Introduction
February 20 is not in the days marked for any birth or death anniversary in Pakistan. This day, 112 years back, was born a girl who at age 16 fell for, loved Mohd. Ali Jinnah, eloped with him at age 18, converted to Islam, married him, bore him a daughter, walked out on him at age 28, and died of an overdose of morphine on this very day at the age of 29. She lies buried in the Khoja Shia Isna’Ashari Cemetery, ( Mumbai ).
**
First meeting**
In the Summer of 1916, a textile magnet of Mumbai, Sir Dinshaw Monockjee Petit Bart’s took along his 16 year old daughter Ruttenbai, whom he fondly called Ruttie, and his 39 year old lawyer friend, Mohd. Ali Jinnah for a vacation at Darjeeling. Jinnah was single but a childhood widower. As a 16 year old student of law in England, his parents back in Karachi had ‘married’ him to a 14 year old bride Begum Emibai.

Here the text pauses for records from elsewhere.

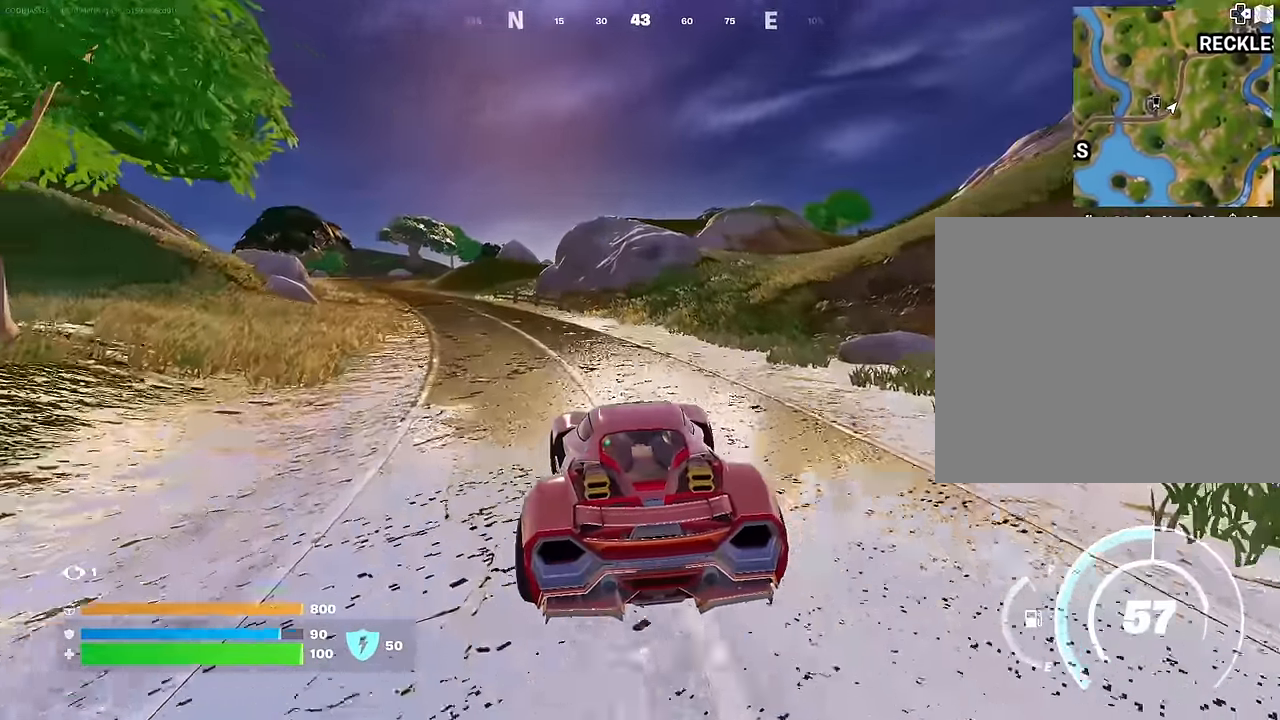
{"buttons": [], "left_stick": "up-left", "right_stick": "center", "events": []}
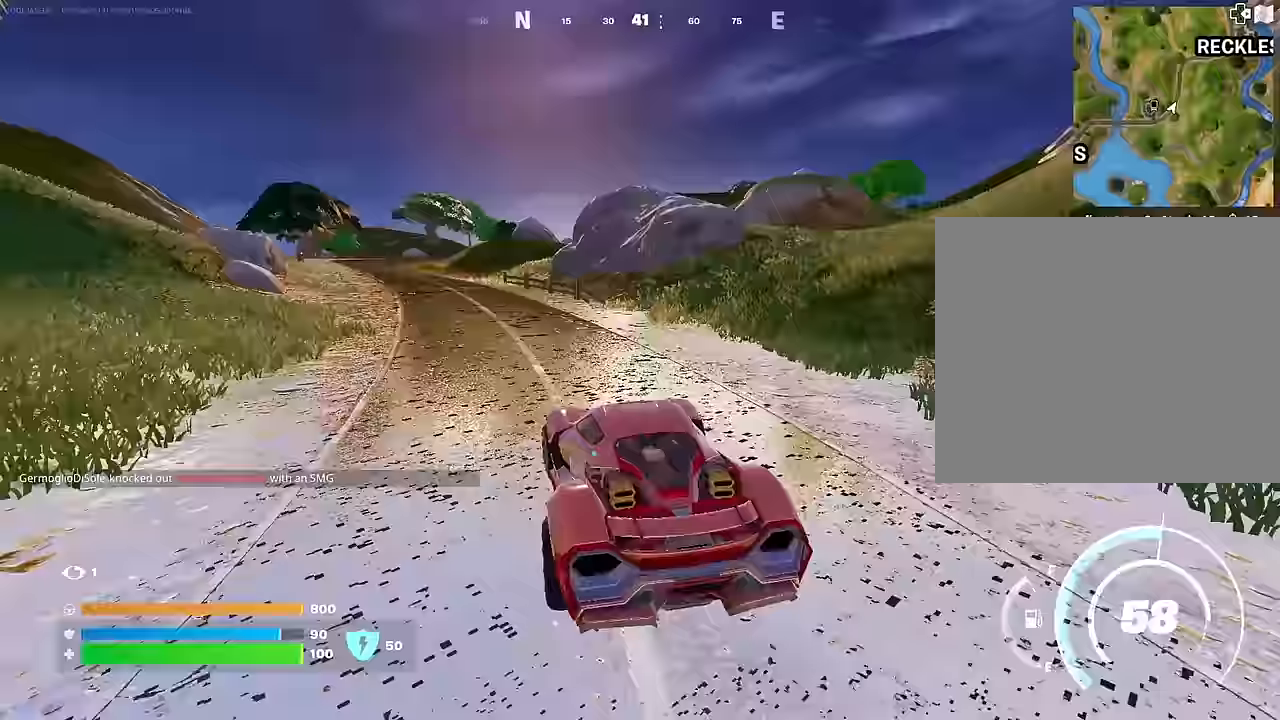
{"buttons": [], "left_stick": "up-left", "right_stick": "center", "events": [[17, "DPAD_RIGHT", "down"], [150, "DPAD_RIGHT", "up"]]}
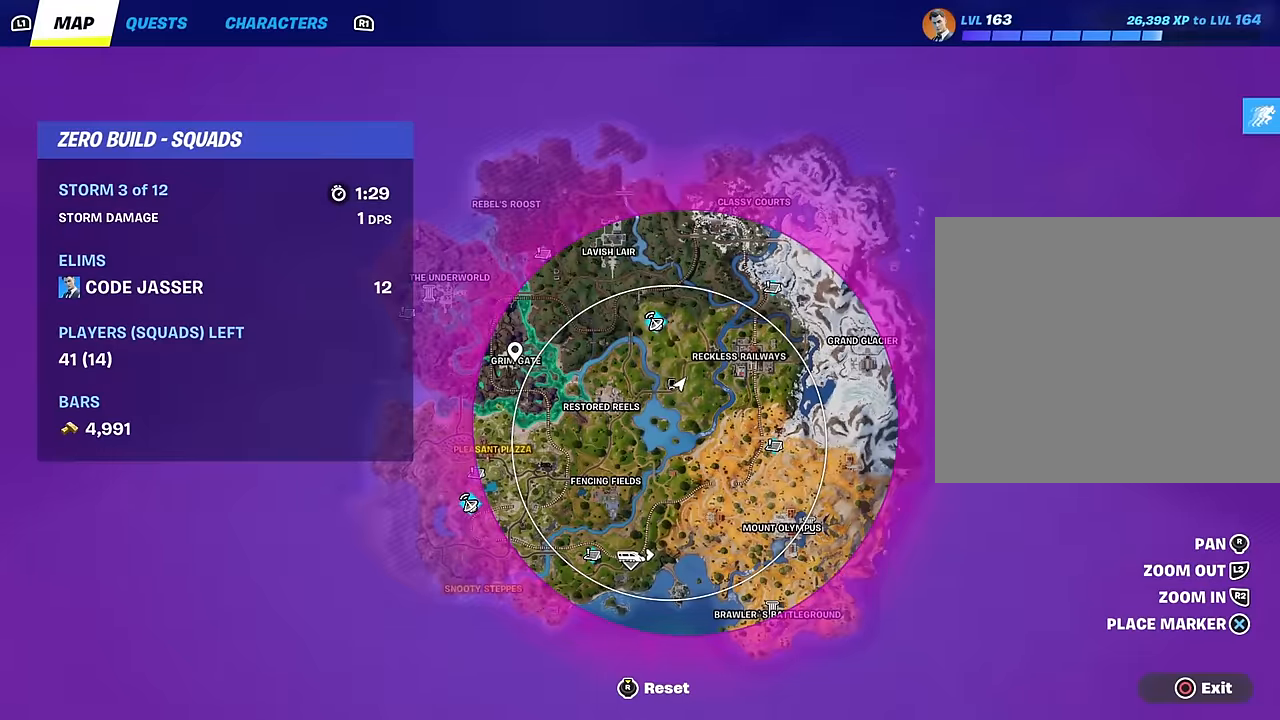
{"buttons": [], "left_stick": "up-left", "right_stick": "center", "events": []}
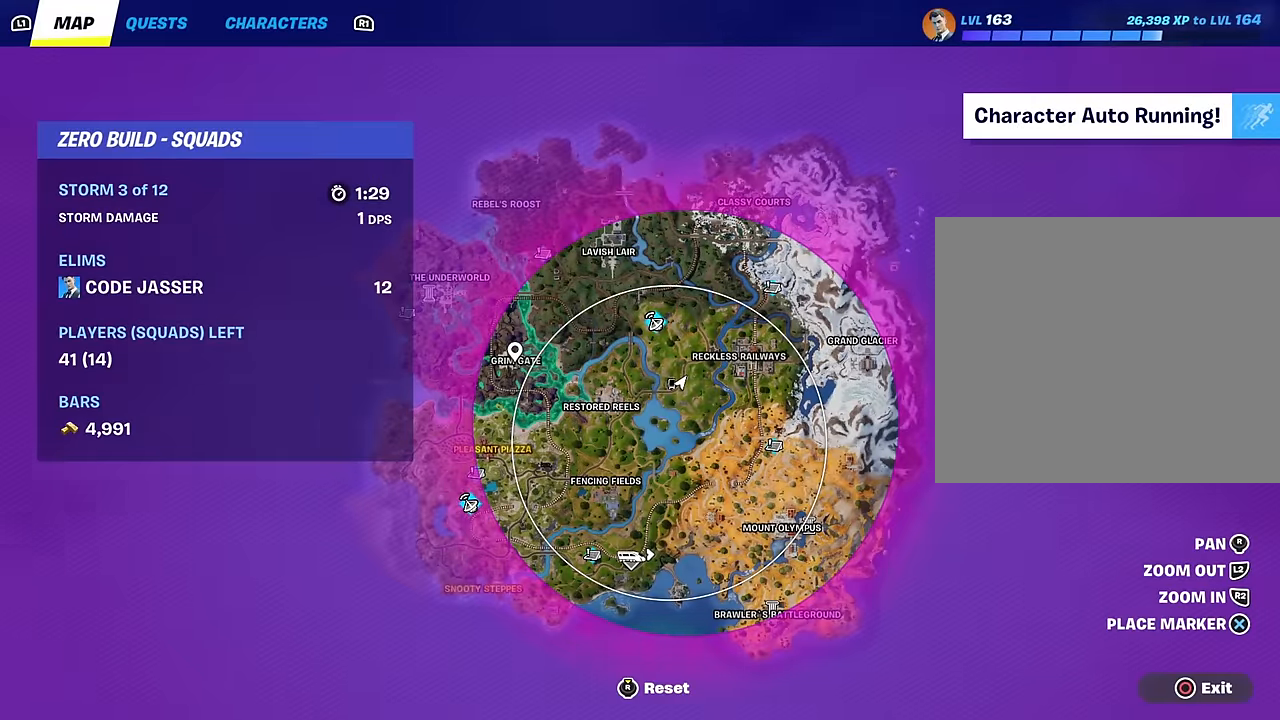
{"buttons": [], "left_stick": "left", "right_stick": "center", "events": [[117, "CIRCLE", "down"], [183, "CIRCLE", "up"], [450, "left_stick", "left"]]}
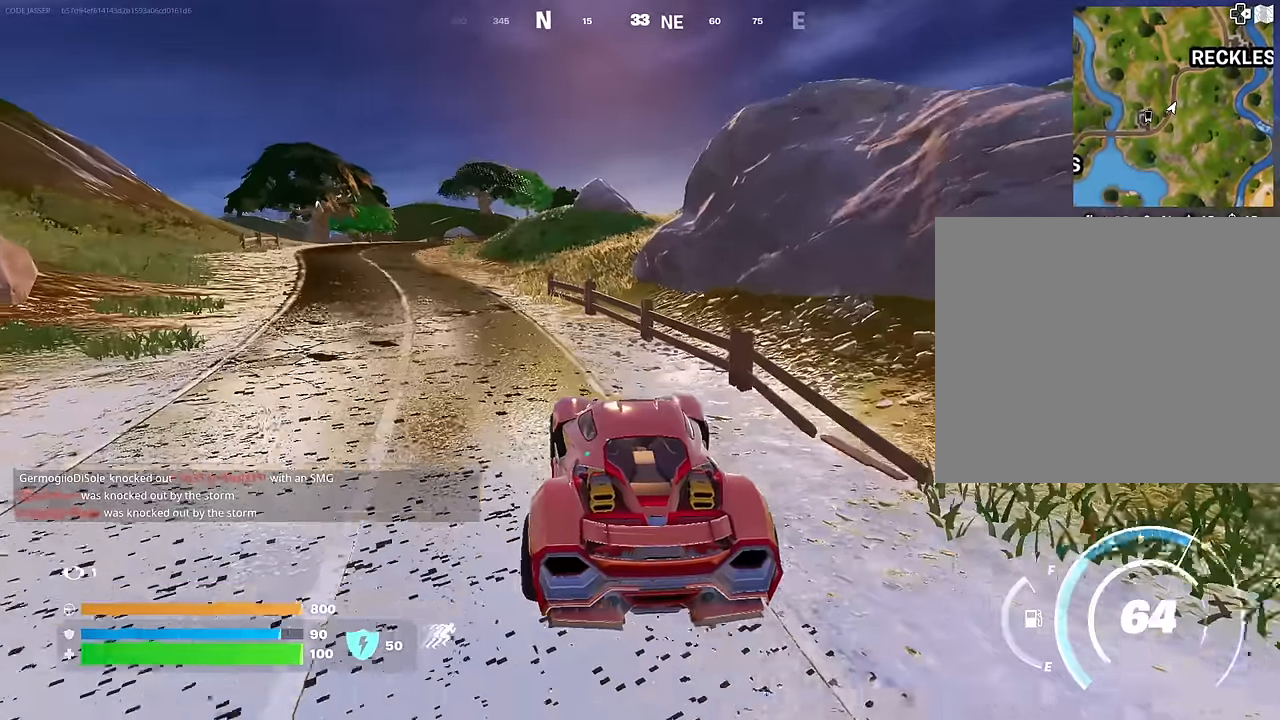
{"buttons": [], "left_stick": "left", "right_stick": "center", "events": []}
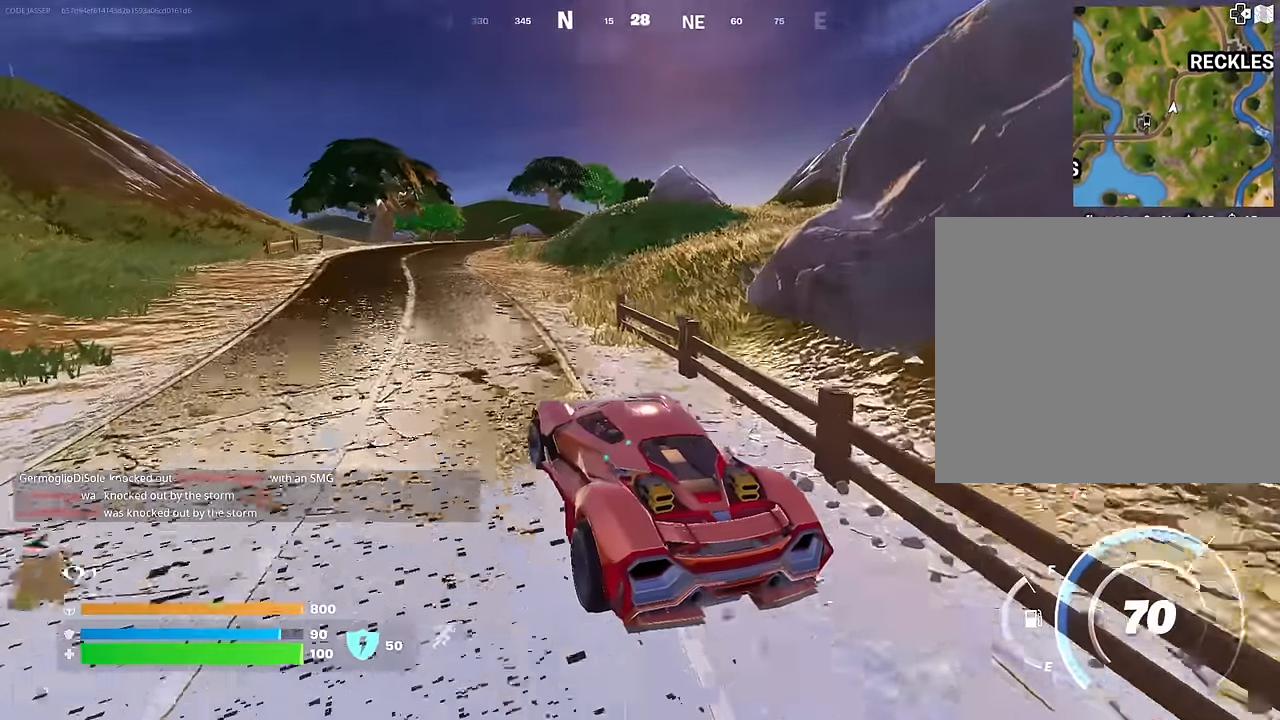
{"buttons": [], "left_stick": "up", "right_stick": "center", "events": [[67, "left_stick", "up-left"], [200, "left_stick", "up"]]}
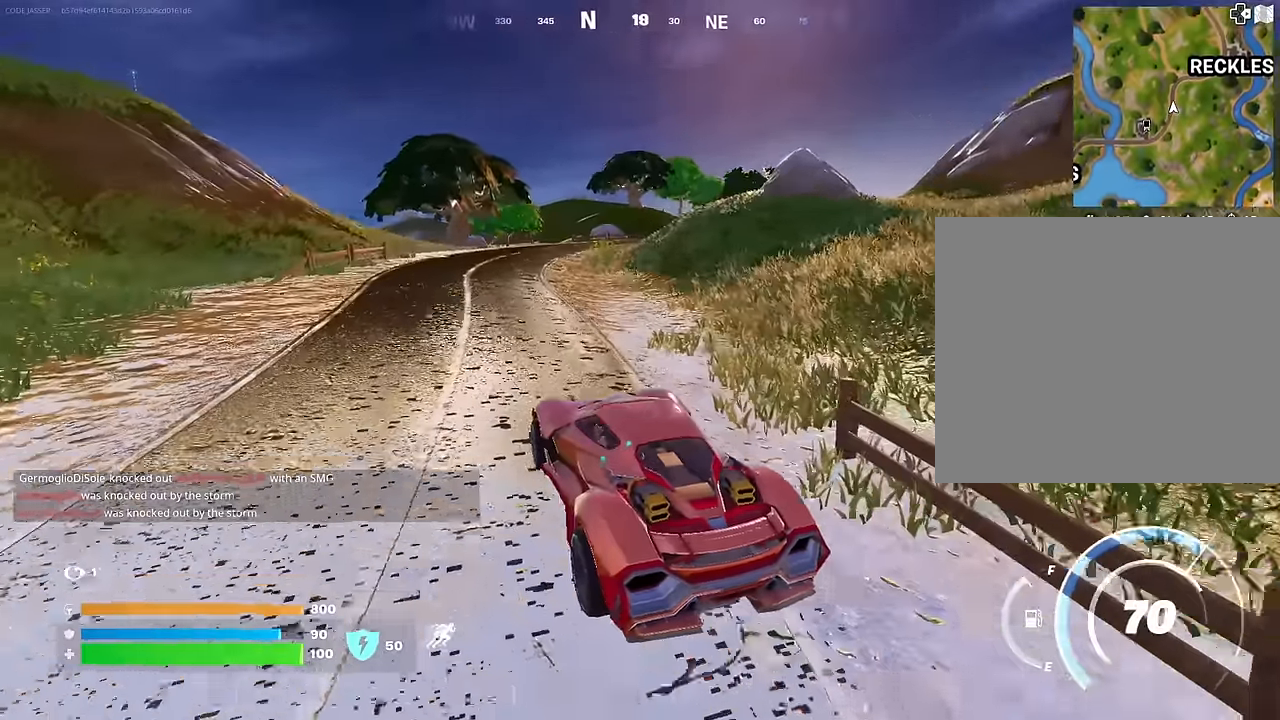
{"buttons": [], "left_stick": "up", "right_stick": "center", "events": []}
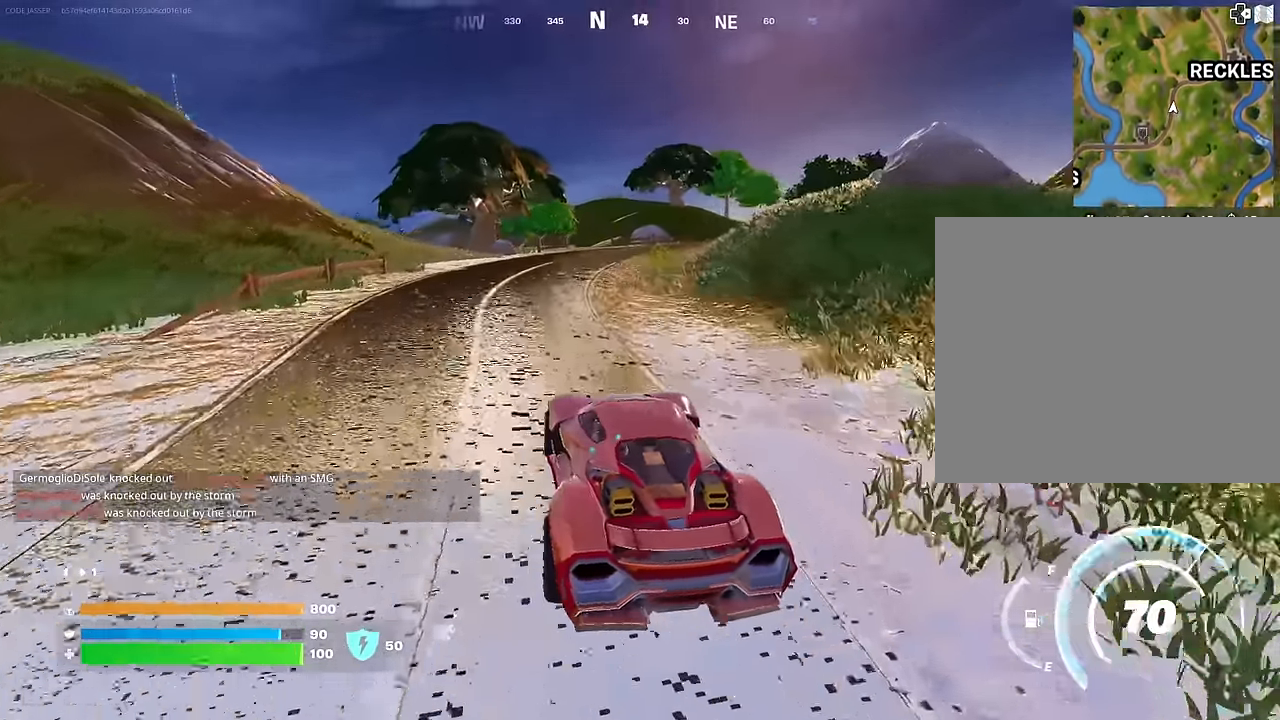
{"buttons": [], "left_stick": "up-left", "right_stick": "center", "events": [[233, "left_stick", "up-left"]]}
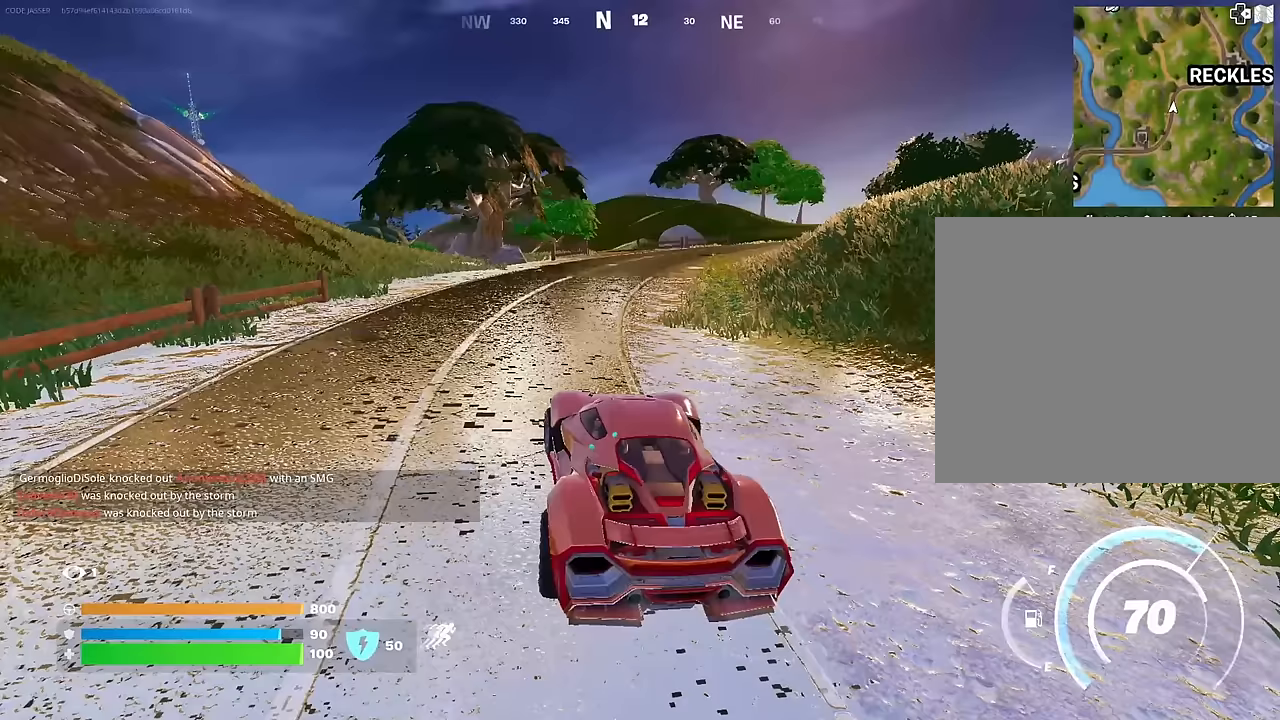
{"buttons": [], "left_stick": "up-right", "right_stick": "center", "events": [[83, "left_stick", "up"], [200, "left_stick", "up-right"]]}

He never saw his bride. The ‘nikaah’ was performed in England with a male relative ‘representing’ her. The marriage was never consummated. The bride, of Paneli Village ( near Karachi ) was ill-fated to die without having a glimpse of the groom. Mohd Ali Jinnah returned to Bombay and set up practice. Round about the same time, he plunged into politics and rose in ranks in Mahatma Gandhi’s movement.
**
Mr Dinshaw & Inter marriages**
Cupid struck at Darjeeling. Fearing Parsee Sir Dinshaw M.P. Bart’s resentment, a clever Mohd. Ali Jinnah was to ask him, one fine day, what the later thought of inter-religious marriages ? Sir Dinshaw reeled of his views: “It would be an ideal solution to inter-communal antagonism.” The suitor had elicited a response in his favour. He didn’t waste time. He asked for Ruttie’s hand. Her father now sensed the questioned cobweb.
**
Court kachari**
Putting it behind, he flew into rage, dismissing the very proposal as “absurd and fantastic”. Mercifully, he let Jinnah stay on. Ruttie, too, was not deported to Bombay. But Sir Dinshaw forbade the two to see, meet or talk. He even sought a court injunction. The shrewd love birds held back fire. For, Ruttie was only 16. And the minimum age for wedlock under law was 18. On February 20, 1918, she came of age.
She eloped with Jinnah. Her father disinherited her. After conversion to Islam, she was renamed “Mariam” but it never stuck. Two months later, on April 19, 1918, the ‘nikaah’ was held at Jinnah’s imposing Mumbai mansion ‘South Court’, atop Malabir Hill. Jinnah committed a “mehar’ of Rs 125,000. Sir Dinshaw did not attend. The glitterati of Bombay did. Raja of Mahaudabad gifted the wedding ring.
**
Marriage**
A glowing compliment for Jinnah came from Sarojini Naidu – the “Nightingale of Bombay”; Ruttie, by then, had the enviable sobriquet “Flower of Bombay”, that “Blue Lily ( Neelofur in Urdu ) Jinnah has plucked”. The Raja of Mahmudabad compared Ruttie to “a fairy of kaus-i-kaaf.'( Caucasia ). Lead lawyer Dewan Chaman Lal said “there is not a women in the world to hold a candle to her for beauty and charm”.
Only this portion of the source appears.